The Vatican on Friday rapped the teachings of a medieval Christian mystic cited three times by Barack Obama as someone who wanted a better world.

''Few of those who expound on Gioacchino da Fiore (Joachim of Fiore, 1130-1202 AD) on the Internet know, or go to the trouble of finding out, what this character really said,'' said Father Raniero Cantalamessa, preacher to the Pontifical Household.

According to the most ''vogueish'' interpretations, Cantalmessa said, the utopian mystic proposed a new liberal and spiritual Church able to move beyond dogmas and hierarchies.

This was a ''false and heretical'' view, Cantalamessa said, because believers must be guided not only by the spirit but also by the laws of the Church.

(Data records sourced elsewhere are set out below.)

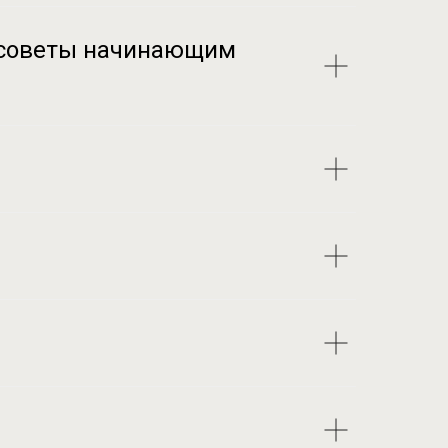
е советы начинающим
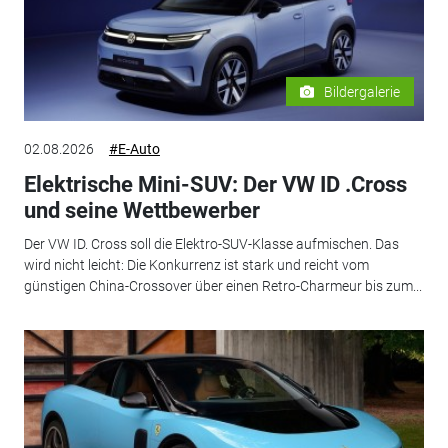
Bildergalerie
02.08.2026
#E-Auto
Elektrische Mini-SUV: Der VW ID .Cross
und seine Wettbewerber
Der VW ID. Cross soll die Elektro-SUV-Klasse aufmischen. Das
wird nicht leicht: Die Konkurrenz ist stark und reicht vom
günstigen China-Crossover über einen Retro-Charmeur bis zum...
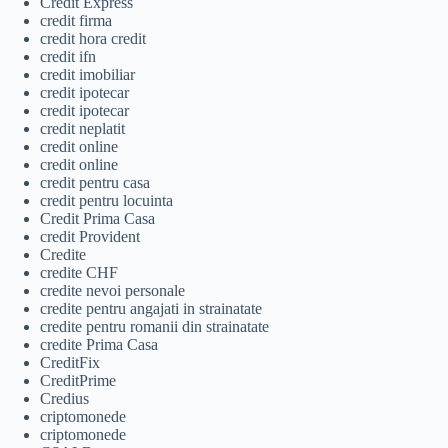
Credit Express
credit firma
credit hora credit
credit ifn
credit imobiliar
credit ipotecar
credit ipotecar
credit neplatit
credit online
credit online
credit pentru casa
credit pentru locuinta
Credit Prima Casa
credit Provident
Credite
credite CHF
credite nevoi personale
credite pentru angajati in strainatate
credite pentru romanii din strainatate
credite Prima Casa
CreditFix
CreditPrime
Credius
criptomonede
criptomonede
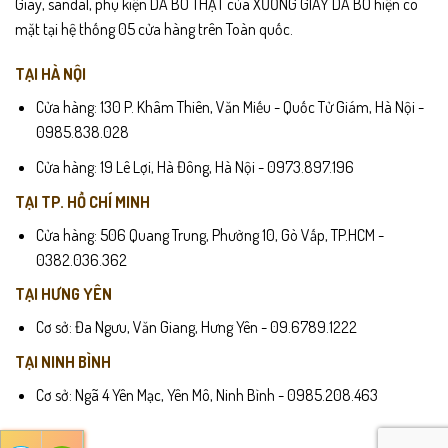
Giày, sandal, phụ kiện DA BÒ THẬT của XƯỞNG GIÀY DA BÒ hiện có
mặt tại hệ thống 05 cửa hàng trên Toàn quốc.
TẠI HÀ NỘI
Cửa hàng: 130 P. Khâm Thiên, Văn Miếu - Quốc Tử Giám, Hà Nội -
0985.838.028
Cửa hàng: 19 Lê Lợi, Hà Đông, Hà Nội - 0973.897.196
TẠI TP. HỒ CHÍ MINH
Cửa hàng: 506 Quang Trung, Phường 10, Gò Vấp, TP.HCM -
0382.036.362
TẠI HƯNG YÊN
Cơ sở: Đa Ngưu, Văn Giang, Hưng Yên - 09.6789.1222
TẠI NINH BÌNH
Cơ sở: Ngã 4 Yên Mạc, Yên Mô, Ninh Bình - 0985.208.463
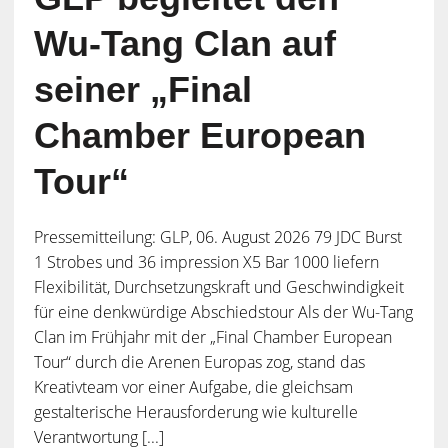
Wu-Tang Clan auf
seiner „Final
Chamber European
Tour“
Pressemitteilung: GLP, 06. August 2026 79 JDC Burst
1 Strobes und 36 impression X5 Bar 1000 liefern
Flexibilität, Durchsetzungskraft und Geschwindigkeit
für eine denkwürdige Abschiedstour Als der Wu-Tang
Clan im Frühjahr mit der „Final Chamber European
Tour“ durch die Arenen Europas zog, stand das
Kreativteam vor einer Aufgabe, die gleichsam
gestalterische Herausforderung wie kulturelle
Verantwortung [...]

''It can be fatal to do without one or the other of these guides''. Gioacchino da Fiore, whose theories were confuted by St Thomas Aquinas, inspired several heretical and esoteric theologists and thinkers including Francis Bacon.

In his campaign speeches, Obama referred to Gioacchino da Fiore as a ''master of contemporary civilisation'' and someone who wanted to create a fairer world. Italy's most famous literary figure, Dante Alighieri, referred to Gioacchino da Fiore as a ''gifted prophet'' in his famous work The Divine Comedy.